Dog: Ticks

General information

Other common/scientific names: tick infestation, Amblyomma americanum, lone star tick, Rhipicephalus sanguineus, brown dog tick, Dermacentor variabilis, American dog tick, Ixodes scapularis, deer tick

Ectoparasites are parasites that live on the exterior or surface of an animal. The common canine ectoparasites include fleas, ticks, lice and mites. They can transmit various diseases and cause hypersensitivity and skin disorders in animals. Ectoparasites can also cause life-threatening anemia in young and debilitated animals. Some ectoparasites (mites and lice) spend their entire life on the dog while other ectoparasites (fleas and ticks) spend part of their life cycle in the environment. Fleas, ticks and mites are not species specific, meaning they can infest animals of different species, i.e., canine mites can cause symptoms on humans. Lice on the other hand only infest a specific species, i.e., dog lice only infest dogs.


Ticks are ectoparasites that feed on the blood of their hosts. Ticks pierce the dog’s skin and attach tightly while sucking blood. The tick’s saliva can contain and transmit diseases. While ticks vary in size and color depending on the species, they all have eight legs attached to an oval-like body. Ticks move onto their hosts by crawling and are more active during warmer temperatures.

Most types of ticks have four life stages: egg, larva, nymph and adult. Each tick stage requires a blood meal before it can reach the next stage. Most common dog ticks wait in the vegetation and forested areas for a host and then attach themselves to the host. Once a female tick reaches the adult stage and has a blood meal, it detaches from the dog and deposits thousands of eggs in the environment. A female tick, engorged with blood, can increase her weight by more than 100 fold.

The white-tailed deer is the preferred host for many of the common ticks found on dogs. However, numerous other wildlife and rodent hosts also spread ticks. While the tick bite itself is not painful, ticks can transmit many diseases, in addition to causing tick paralysis and triggering hypersensitivity reactions. Tick species, disease occurrence and peak activity of each tick life stage varies depending on the geographic and climate location.

The tick population in the United States is exploding due to changing climate (less harsh winters), suburbanization and the increase in the deer population. While there are at least 15 diseases spread by eight different tick species in the United States, those listed below are the most common ticks and their associated disease(s):

Abb. GGNEDJ1L: Photograph of a tick.
The tick is engorged and full of blood.


Dogs acquire ticks by coming into contact with ticks residing in a wooded environment, tall grass and weeds. Dogs can contract ticks from wildlife and rodents.


A tick bite can cause local area of skin inflammation which is characterized by redness and a scab. Occasionally, the bite area can become infected if part of the tick is left in the skin.


Diagnosis of tick infestation is made by finding ticks on the dog.
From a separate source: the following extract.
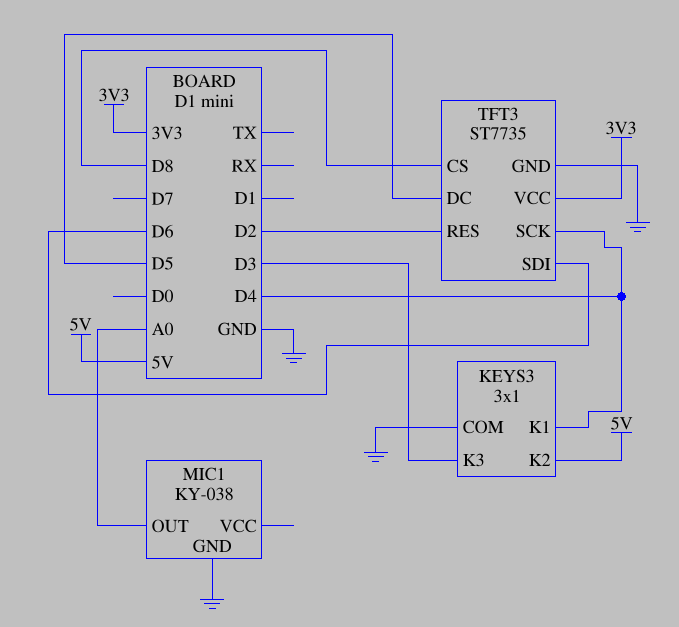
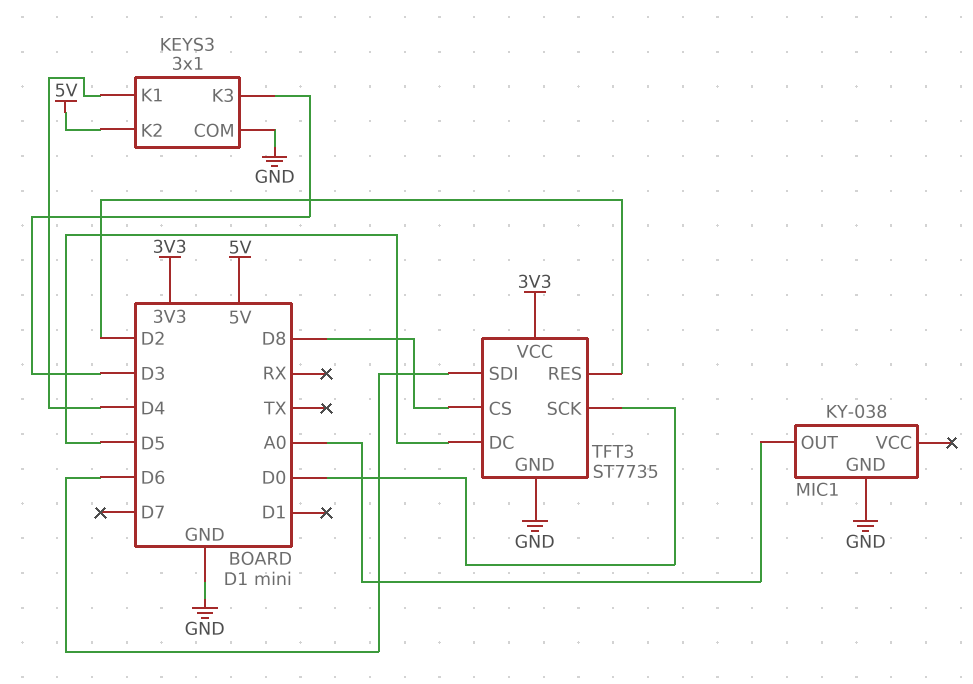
TFT3 pin SCK: D4 -> D0

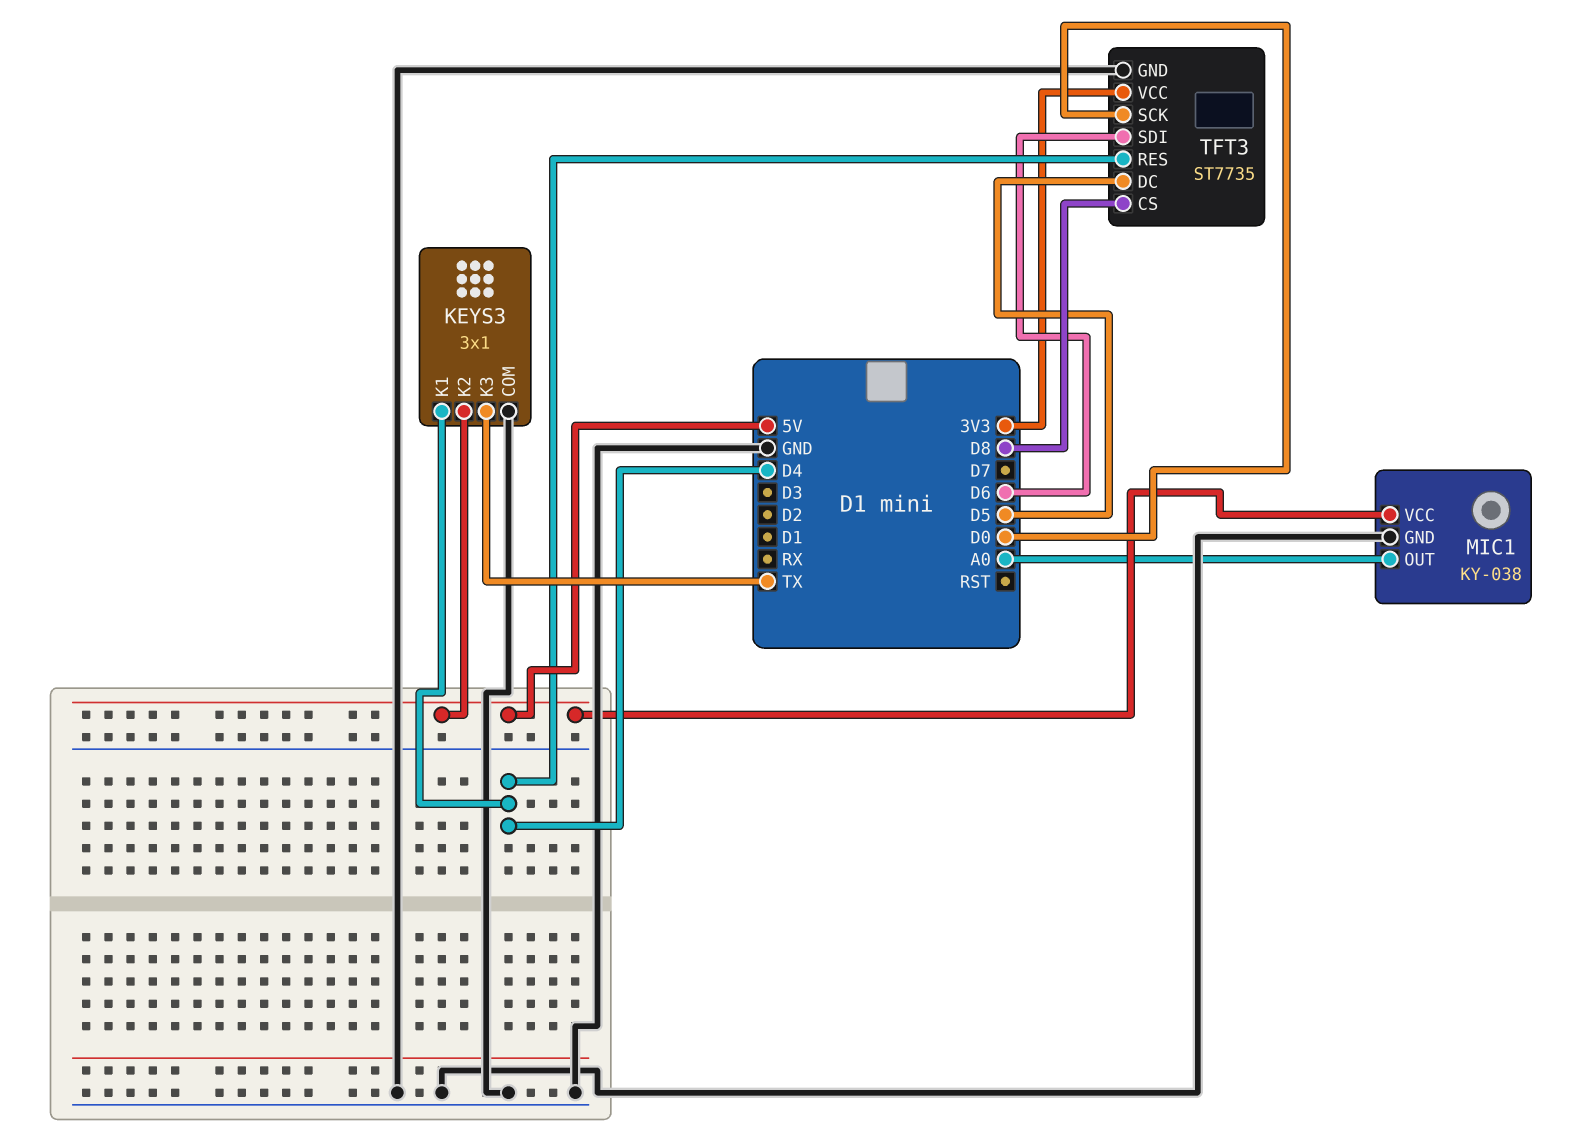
KEYS3 pin K3: D3 -> TX
MIC1 pin VCC: none -> 5V
TFT3 pin RES: D2 -> D4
If a dog has only a few ticks, these should be removed manually. The tick should be grasped as close to the skin as possible with fine forceps or tweezers. A slow, steady pull should be used to extract the tick. Avoid crushing, twisting or jerking the tick since this can cause the head to become detached and left in the skin. While the chances of the disease transmission to humans are low when removing a tick, gloves should be worn to be absolutely safe. After removal, the tick should be placed in alcohol or insecticide to kill it.

If the skin becomes irritated from the tick bite, a topical antibiotic ointment can be applied. If part of the tick remains in the skin, it will eventually fall out. No treatment is necessary.

Abb. GGNELZ7E: Proper removal of a tick.
Grasp the tick close to the skin with fine forceps. Pull slowly and steadily, avoid squeezing the body of the tick.


Dogs which go outdoors in wooded, tick infested areas should have some form of tick protection such as:

  • Topical antiparasitics commonly referred to as spot-on products. These monthly applications can be a combination of medications used to prevent tick, flea, mite, heartworm and endoparasite infections.
  • Liquid spray insecticide.
  • Insecticide impregnated collars.

Because of the warmer winters, tick protection is recommended year around.


When applying the topical, spot-on medications, be sure to part the hair and apply the medication directly to the skin. Do not bath or allow your dog to swim for 2 days after application. The product may need to be re-applied more often than every 30 days.